WORK INSTRUCTIONS:
Please give the lines of the entries below as a numbered list, starting at the line that contains "Владельцам аукционов" and continuing through the last line of the entries, both included. Leave out blank lines and the pictures.

LISTED RECORDS:
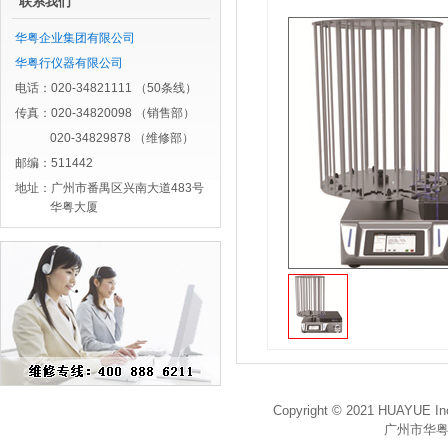
联系我们
华粤企业集团有限公司
华粤行仪器有限公司
电话：020-34821111 （50条线）
传真：020-34820098 （销售部）
020-34829878 （维修部）
邮编：511442
地址：广州市番禺区兴南大道483号
华粤大厦
Copyright © 2021 HUAYUE Inc
广州市华粤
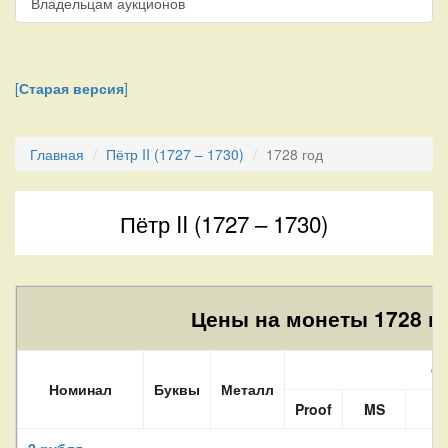
Владельцам аукционов
[
Старая версия
]
Главная
Пётр II (1727 – 1730)
1728 год
Пётр II (1727 – 1730)
Цены на монеты 1728 го
Со
Номинал
Буквы
Металл
Proof
MS
A
2 рубля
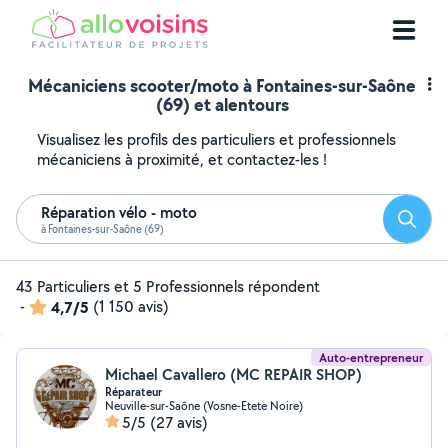
Mécaniciens scooter/moto à Fontaines-sur-Saône
(69) et alentours
Visualisez les profils des particuliers et professionnels
mécaniciens à proximité, et contactez-les !
Réparation vélo - moto
Reche
à Fontaines-sur-Saône (69)
43 Particuliers et 5 Professionnels répondent
-
4,7/5
(1 150 avis)
Auto-entrepreneur
Michael Cavallero (MC REPAIR SHOP)
Réparateur
Neuville-sur-Saône (Vosne-Etete Noire)
5/5
(27 avis)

SOLUTION FOR THIS EXERCISE:
1. Владельцам аукционов
2. [
3. Старая версия
4. ]
5. Главная
6. Пётр II (1727 – 1730)
7. 1728 год
8. Пётр II (1727 – 1730)
9. Цены на монеты 1728 го
10. Со
11. Номинал
12. Буквы
13. Металл
14. Proof
15. MS
16. A
17. 2 рубля
18. Mécaniciens scooter/moto à Fontaines-sur-Saône
19. (69) et alentours
20. Visualisez les profils des particuliers et professionnels
21. mécaniciens à proximité, et contactez-les !
22. Réparation vélo - moto
23. Reche
24. à Fontaines-sur-Saône (69)
25. 43 Particuliers et 5 Professionnels répondent
26. -
27. 4,7/5
28. (1 150 avis)
29. Auto-entrepreneur
30. Michael Cavallero (MC REPAIR SHOP)
31. Réparateur
32. Neuville-sur-Saône (Vosne-Etete Noire)
33. 5/5
34. (27 avis)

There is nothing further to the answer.